As the mom and I started chatting - about life, motherhood, work, identity - our girls played and played - laughing, giggling, scampering about. I've never seen Jo take to someone like this where the feeling was totally mutual - it actually gave me chills - and when we left, the new friend gave Jo a hug and wouldn't let her go! The mother literally had to untangle the two. She said her daughter never did this kind of thing, either. Obviously, we'd have to get together again.
I remember when I was about 9 years old deciding that when I grew up, I would always look people in the eyes; I would become an adult without losing myself; I would always stay real. I promised myself.

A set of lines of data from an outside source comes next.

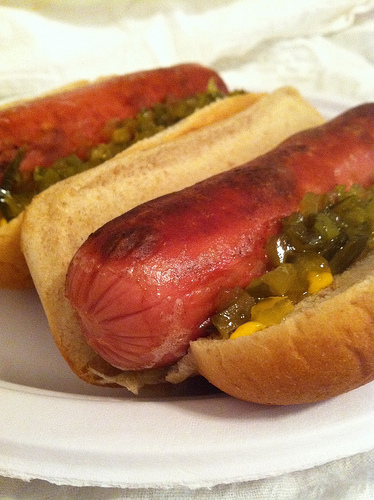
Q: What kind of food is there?
A: Sausage.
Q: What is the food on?
A: A plate.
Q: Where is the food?
A: On the table.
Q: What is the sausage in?
A: A Hot Dog bun.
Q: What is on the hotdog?
A: Mustard.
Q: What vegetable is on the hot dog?
A: Peppers.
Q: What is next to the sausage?
A: Another sausage.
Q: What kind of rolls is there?
A: Wheat rolls.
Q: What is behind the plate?
A: Napkins.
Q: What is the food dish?
A: Hot Dogs.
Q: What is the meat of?
A: Hotdog meat.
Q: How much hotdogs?
A: 2.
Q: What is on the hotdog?
A: Relish and mustard.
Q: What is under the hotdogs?
A: Plate.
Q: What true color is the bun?
A: Tan.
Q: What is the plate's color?
A: White.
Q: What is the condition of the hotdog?
A: Cooked.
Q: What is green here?
A: Relish.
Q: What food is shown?
A: Hot dog?.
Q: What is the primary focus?
A: Food.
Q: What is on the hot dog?
A: Relish.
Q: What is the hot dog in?
A: Bun?.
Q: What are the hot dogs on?
A: Plate.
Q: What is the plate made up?
A: Paper.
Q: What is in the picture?
A: Food.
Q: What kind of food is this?
A: Hot dogs.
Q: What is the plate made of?
A: Paper.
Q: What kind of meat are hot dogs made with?
A: Beef.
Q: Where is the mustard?
A: Underneath the hot dog.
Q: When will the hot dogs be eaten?
A: In a few minutes.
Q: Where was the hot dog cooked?
A: In the broiler.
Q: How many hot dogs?
A: Two.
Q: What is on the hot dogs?
A: Mustard and relish.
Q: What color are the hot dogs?
A: Brown.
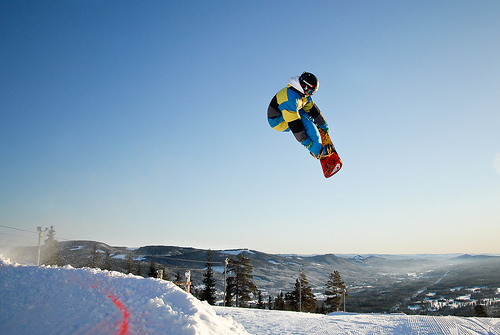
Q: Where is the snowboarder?
A: Airborne.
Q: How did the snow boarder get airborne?
A: By using a snow ramp.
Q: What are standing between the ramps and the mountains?
A: Trees.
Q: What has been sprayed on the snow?
A: Pink paint.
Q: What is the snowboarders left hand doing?
A: Grabbing the snowboard.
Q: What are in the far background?
A: Mountains.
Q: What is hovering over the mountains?
A: A mist.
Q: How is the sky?
A: Cloudless.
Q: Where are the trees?
A: On the side of the hill.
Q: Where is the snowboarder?
A: In the air.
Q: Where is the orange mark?
A: On the snow.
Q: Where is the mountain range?
A: In the distance.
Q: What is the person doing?
A: Snowboarding.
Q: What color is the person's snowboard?
A: Black, red and white.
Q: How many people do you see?
A: 1.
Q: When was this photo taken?
A: During the day.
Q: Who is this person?
A: A snowboarder.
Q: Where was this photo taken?
A: On a hill.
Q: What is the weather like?
A: Clear and cold.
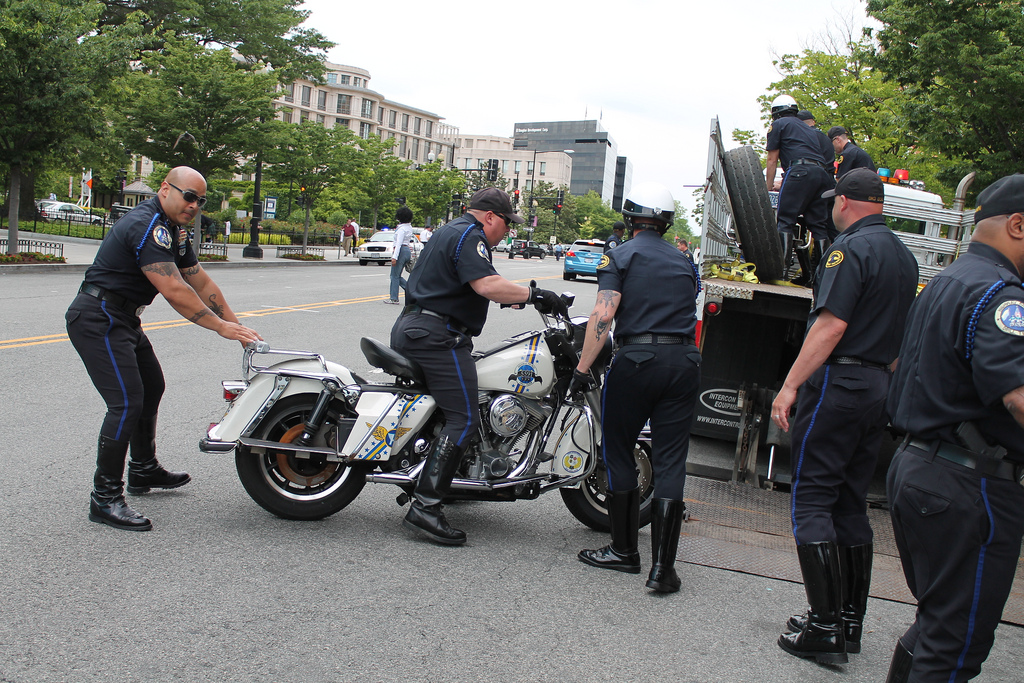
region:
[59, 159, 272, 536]
man wearing sunglasses holding motorcycle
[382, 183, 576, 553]
man in hat sitting on motorcycle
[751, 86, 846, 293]
man in blue pants standing in back of truck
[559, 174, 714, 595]
man in white helmet touching motorcycle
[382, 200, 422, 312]
woman in white shirt walking across street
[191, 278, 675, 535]
white motorcycle sitting on ground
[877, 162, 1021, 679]
man in blue shirt standing on street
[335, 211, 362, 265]
person in red shirt walking down sidewalk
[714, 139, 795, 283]
rubber tire sitting in back of truck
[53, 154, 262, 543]
cop behind a motorcycle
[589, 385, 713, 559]
the mans legs below torso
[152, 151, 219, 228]
the mans head above shoulders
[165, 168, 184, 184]
the hair on the mans head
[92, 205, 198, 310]
the mans shirt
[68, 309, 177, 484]
the mans pants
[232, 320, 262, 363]
the mans hand at end of arm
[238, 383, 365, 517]
the bikes rear wheel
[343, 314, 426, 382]
the bikes seat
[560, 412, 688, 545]
the bikes front wheel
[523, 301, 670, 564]
the front part of the bike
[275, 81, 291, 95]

But the road to 33 has been hard, and I'm not always real, I don't look strangers, even friends, in the eyes all the time.
I replay that embrace between Jo and her friend in my mind, and the simple, pure, fearless, uninhibited affection of that act both breaks and bolsters my heart.
Oh to open my arms to those I love, those I like, to those who need it, without fear of reprisal, judgment, rejection, aggression... Even if those things happen, just for that one moment of shared warmth, isn't it worth it?